3) Controlled District of Austria (Districtus Austriae Controllatus) (DAC) – A new geographical appellation system equivalent to the French AOC or the Italian DOC. There are now 6 DACs:
- Weinviertel DAC – (for Grüner Veltliner)
- Mittelburgenland DAC – (for Blaufränkisch)
- Traisental DAC – (for both Riesling and Grüner Veltliner)
- Kremstal DAC – (for both Riesling and Grüner Veltliner)
- Kamptal DAC – (for both Riesling and Grüner Veltliner)
- Leithaberg DAC – (for Grüner Veltliner, Weißburgunder, Chardonnay, Neuburger and Blaufränkisch, beginning September 2010)
Austria – Grape Varieties
|Gruner Vetliner (36% of all vineyards)||Blauer Zweigelt|
|Müller-Thurgau (Riesling cross)||Blaufränkisch|
|Weissburgunder (Pinot Blanc)||Blauburgunder (Pinot Noir)|
The Salzl – My interest is always piqued when I see interesting red wines from Austria. This is especially the case when the varieties are out of the ordinary, like this Zweigelt.
Zweigelt is the eponymous creation of one Fritz Zweigelt, who, in 1922 developed the grape at the Federal Institute for Viticulture in Klosterneuburg, Austria. Zweigelt is a red grape that is a cross of St. Laurent and Blaufränkisch. It is the most widely-grown red grape variety in Austria, as well as having some presence in Canada’s vineyards on the Niagara Peninsula. Like most Austrian red grapes, the wines they yield are fruity, lightly tannic with nice crisp acidity.

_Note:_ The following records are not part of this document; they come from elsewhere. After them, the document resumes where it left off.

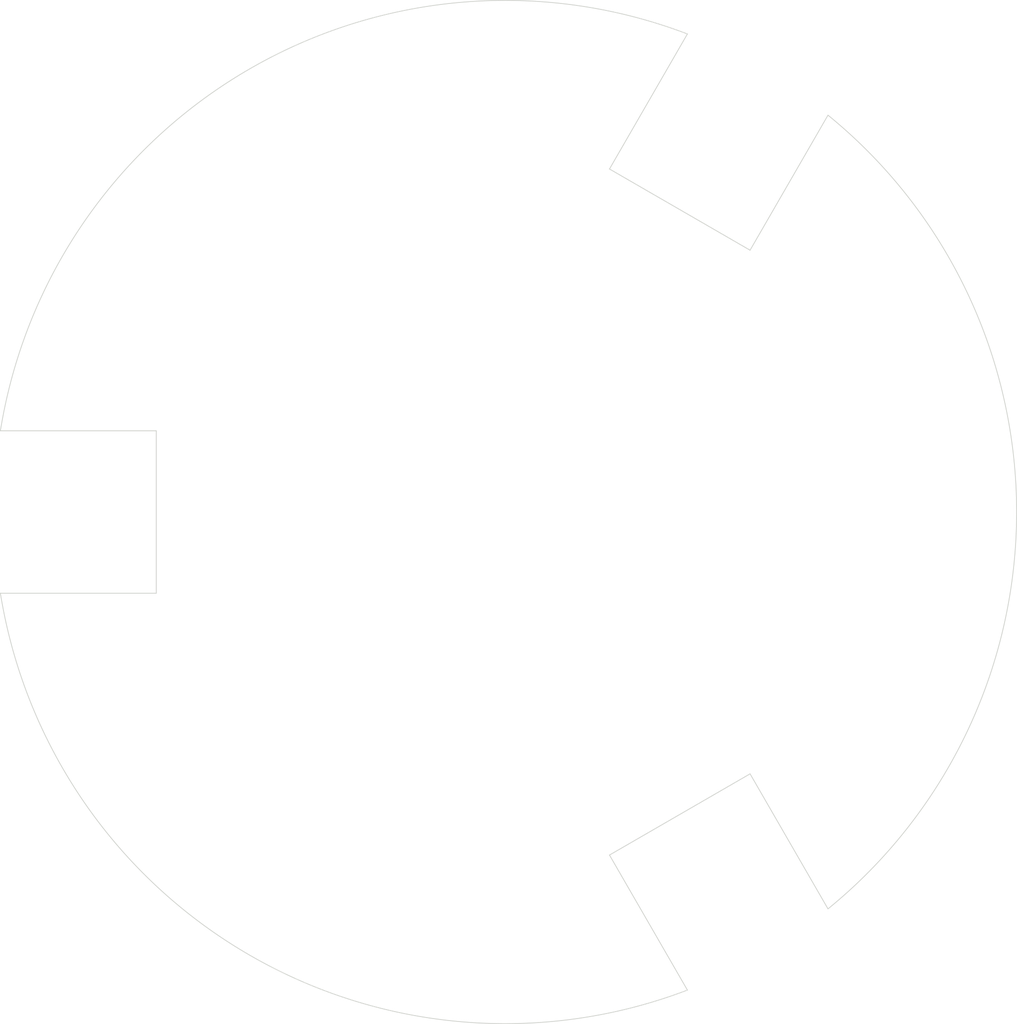
<source format=kicad_pcb>
(kicad_pcb (version 20221018) (generator pcbnew)

  (general
    (thickness 1.6)
  )

  (paper "A4")
  (layers
    (0 "F.Cu" signal)
    (31 "B.Cu" signal)
    (32 "B.Adhes" user "B.Adhesive")
    (33 "F.Adhes" user "F.Adhesive")
    (34 "B.Paste" user)
    (35 "F.Paste" user)
    (36 "B.SilkS" user "B.Silkscreen")
    (37 "F.SilkS" user "F.Silkscreen")
    (38 "B.Mask" user)
    (39 "F.Mask" user)
    (40 "Dwgs.User" user "User.Drawings")
    (41 "Cmts.User" user "User.Comments")
    (42 "Eco1.User" user "User.Eco1")
    (43 "Eco2.User" user "User.Eco2")
    (44 "Edge.Cuts" user)
    (45 "Margin" user)
    (46 "B.CrtYd" user "B.Courtyard")
    (47 "F.CrtYd" user "F.Courtyard")
    (48 "B.Fab" user)
    (49 "F.Fab" user)
    (50 "User.1" user)
    (51 "User.2" user)
    (52 "User.3" user)
    (53 "User.4" user)
    (54 "User.5" user)
    (55 "User.6" user)
    (56 "User.7" user)
    (57 "User.8" user)
    (58 "User.9" user)
  )

  (setup
    (stackup
      (layer "F.SilkS" (type "Top Silk Screen"))
      (layer "F.Paste" (type "Top Solder Paste"))
      (layer "F.Mask" (type "Top Solder Mask") (thickness 0.01))
      (layer "F.Cu" (type "copper") (thickness 0.035))
      (layer "dielectric 1" (type "core") (thickness 1.51) (material "FR4") (epsilon_r 4.5) (loss_tangent 0.02))
      (layer "B.Cu" (type "copper") (thickness 0.035))
      (layer "B.Mask" (type "Bottom Solder Mask") (thickness 0.01))
      (layer "B.Paste" (type "Bottom Solder Paste"))
      (layer "B.SilkS" (type "Bottom Silk Screen"))
      (copper_finish "None")
      (dielectric_constraints no)
    )
    (pad_to_mask_clearance 0)
    (pcbplotparams
      (layerselection 0x00010fc_ffffffff)
      (plot_on_all_layers_selection 0x0000000_00000000)
      (disableapertmacros false)
      (usegerberextensions false)
      (usegerberattributes true)
      (usegerberadvancedattributes true)
      (creategerberjobfile true)
      (dashed_line_dash_ratio 12.000000)
      (dashed_line_gap_ratio 3.000000)
      (svgprecision 4)
      (plotframeref false)
      (viasonmask false)
      (mode 1)
      (useauxorigin false)
      (hpglpennumber 1)
      (hpglpenspeed 20)
      (hpglpendiameter 15.000000)
      (dxfpolygonmode true)
      (dxfimperialunits true)
      (dxfusepcbnewfont true)
      (psnegative false)
      (psa4output false)
      (plotreference true)
      (plotvalue true)
      (plotinvisibletext false)
      (sketchpadsonfab false)
      (subtractmaskfromsilk false)
      (outputformat 1)
      (mirror false)
      (drillshape 1)
      (scaleselection 1)
      (outputdirectory "")
    )
  )

  (net 0 "")

  (gr_line (start 158.861032 44.280907) (end 176.18154 54.280907)
    (stroke (width 0.1) (type default)) (layer "Edge.Cuts") (tstamp 0283dc64-3b22-4f5b-9dbd-9b3f80a14f04))
  (gr_arc (start 83.820001 76.52) (mid 114.521287 31.9604) (end 168.461675 27.652107)
    (stroke (width 0.1) (type default)) (layer "Edge.Cuts") (tstamp 2140352a-16df-40ff-98ca-050597fdaf5d))
  (gr_arc (start 185.782182 37.652107) (mid 209.021285 86.52) (end 185.782182 135.387893)
    (stroke (width 0.1) (type default)) (layer "Edge.Cuts") (tstamp 2153f991-5331-4000-9128-4755988e9739))
  (gr_line (start 168.461675 145.387894) (end 158.861032 128.759093)
    (stroke (width 0.1) (type default)) (layer "Edge.Cuts") (tstamp 324e439f-0c73-4bf4-84c2-a7ae0bf25f29))
  (gr_line (start 168.461675 27.652106) (end 158.861032 44.280907)
    (stroke (width 0.1) (type default)) (layer "Edge.Cuts") (tstamp 566cb511-8ca1-4950-8446-d0992c8a7046))
  (gr_line (start 158.861032 128.759093) (end 176.18154 118.759093)
    (stroke (width 0.1) (type default)) (layer "Edge.Cuts") (tstamp 5c95fe95-b7ca-4030-9398-9a7c9095dcdc))
  (gr_line (start 83.82 76.52) (end 103.021285 76.52)
    (stroke (width 0.1) (type default)) (layer "Edge.Cuts") (tstamp 7cf8d761-44de-443a-99f8-072f92f8ecc4))
  (gr_line (start 103.021285 76.52) (end 103.021285 96.52)
    (stroke (width 0.1) (type default)) (layer "Edge.Cuts") (tstamp 7eee7985-a1f6-44eb-a80c-2f1107d8e75c))
  (gr_line (start 103.021285 96.52) (end 83.82 96.52)
    (stroke (width 0.1) (type default)) (layer "Edge.Cuts") (tstamp 94fad7ea-7423-4360-8fd4-1564fc84e281))
  (gr_line (start 176.18154 118.759093) (end 185.782183 135.387894)
    (stroke (width 0.1) (type default)) (layer "Edge.Cuts") (tstamp 9fc4f3d3-949c-4f0f-bead-941778e5c048))
  (gr_line (start 185.782182 37.652107) (end 176.18154 54.280907)
    (stroke (width 0.1) (type default)) (layer "Edge.Cuts") (tstamp b43930bf-cb05-45d8-a04e-4fc730f358db))
  (gr_arc (start 168.461675 145.387893) (mid 114.521287 141.0796) (end 83.820001 96.52)
    (stroke (width 0.1) (type default)) (layer "Edge.Cuts") (tstamp b54ffd43-cc24-4dcc-87e8-7182c4a5f75c))

)

</source>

Salzl is an older Austrian producer (circa 1840) located in the heart of Burgenland on a corner of Lake Neusiedl. The picturesque surroundings provide an ideal climate for grape growing, with red grapes especially benefitting from the moderating lakeside effects. The vineyards are located on an interesting mix of clay, slate and limestone soil, which imparts a strong mineral quality to the wines. Very traditional, but with a fresh, lively character, the Zweigelt is a real pleasant find. At $14.99/per bottle before the discount, the wine is a solid value.
And how many of you can say you’ve had Zweigelt before?
My tasting note:
Red berry nose with lilac and wet stone hints – very pretty. Medium-bodied with moderate acidity and moderate, well-integrated tannin – good balance. Sour cherry palate with red currant, dried herb and dried raspberry notes. Moderate length – crisp and clean with a bright finish. Drinking well now – not for aging. Bottled under Stelvin, so the freshness should be nicely preserved for a few years. Good value.